How do you expect EUROSURGE to help in this regard?
I think that, besides the points listed above, we have been very successful in creating a community of researchers in robotic surgery. I do not want to say that everybody is involved and participates in the project activities, but a good number of researchers do. We had a successful workshop in Verona, in September, attended by about 70 researchers, and now we have a booth at the iREX International Robot Exhibition in Tokyo, where I will present the main results of all EU programmes developing robotic surgery technologies to the visitors. Thus, we have been able to involve in our activities even researchers who did not participate in the EUROSURGE project and we have established very good relations with all of them.
In the future, we certainly hope that the workshop, the Surgipedia website and patent search engine, the software design and implementation approaches, as well as the validation methods will continue to be developed by the project partners - even after the end of the project. We all hope that we will be able to get another project funded by the EU and therefore keep this initiative alive.
What are the next topics for your research?
My other active project in the field is about automation in robotic surgery.
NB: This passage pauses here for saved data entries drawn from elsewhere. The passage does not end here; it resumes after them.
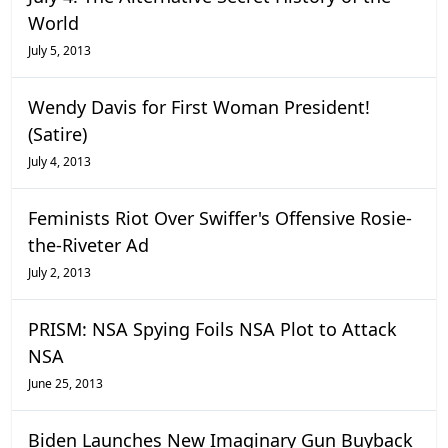
World
July 5, 2013
Wendy Davis for First Woman President!
(Satire)
July 4, 2013
Feminists Riot Over Swiffer's Offensive Rosie-
the-Riveter Ad
July 2, 2013
PRISM: NSA Spying Foils NSA Plot to Attack
NSA
June 25, 2013
Biden Launches New Imaginary Gun Buyback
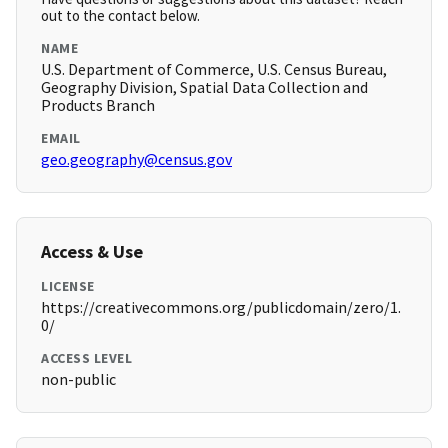
out to the contact below.
NAME
U.S. Department of Commerce, U.S. Census Bureau,
Geography Division, Spatial Data Collection and
Products Branch
EMAIL
geo.geography@census.gov
Access & Use
LICENSE
https://creativecommons.org/publicdomain/zero/1.
0/
ACCESS LEVEL
non-public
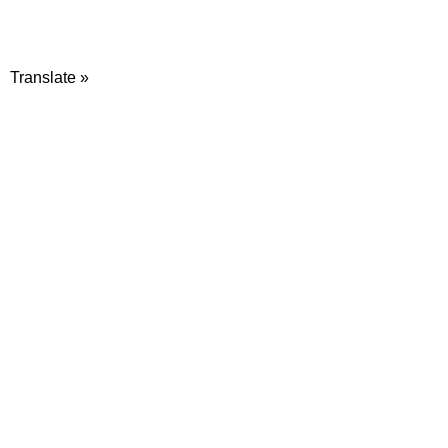
Translate »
The name of this project is I-SUR. We are developing technologies for the automatic execution of simple surgical actions, such as puncturing, cutting and suturing. In this case, too, we have just scratched the surface of the problem and next year we will try to get funds to continue the research. Another project recently ended, SAFROS, pointed out the need for better training in robotic surgery. Therefore, we started a new company to commercialise the training software XRON (http//:metropolis.scienze.univr.it/xron) which can help reduce the risk of accidents during robot-assisted interventions. Finally, the most difficult goal is to continue developing the surgical robot, since there is a great need for new products, but there are no new offerings on the market.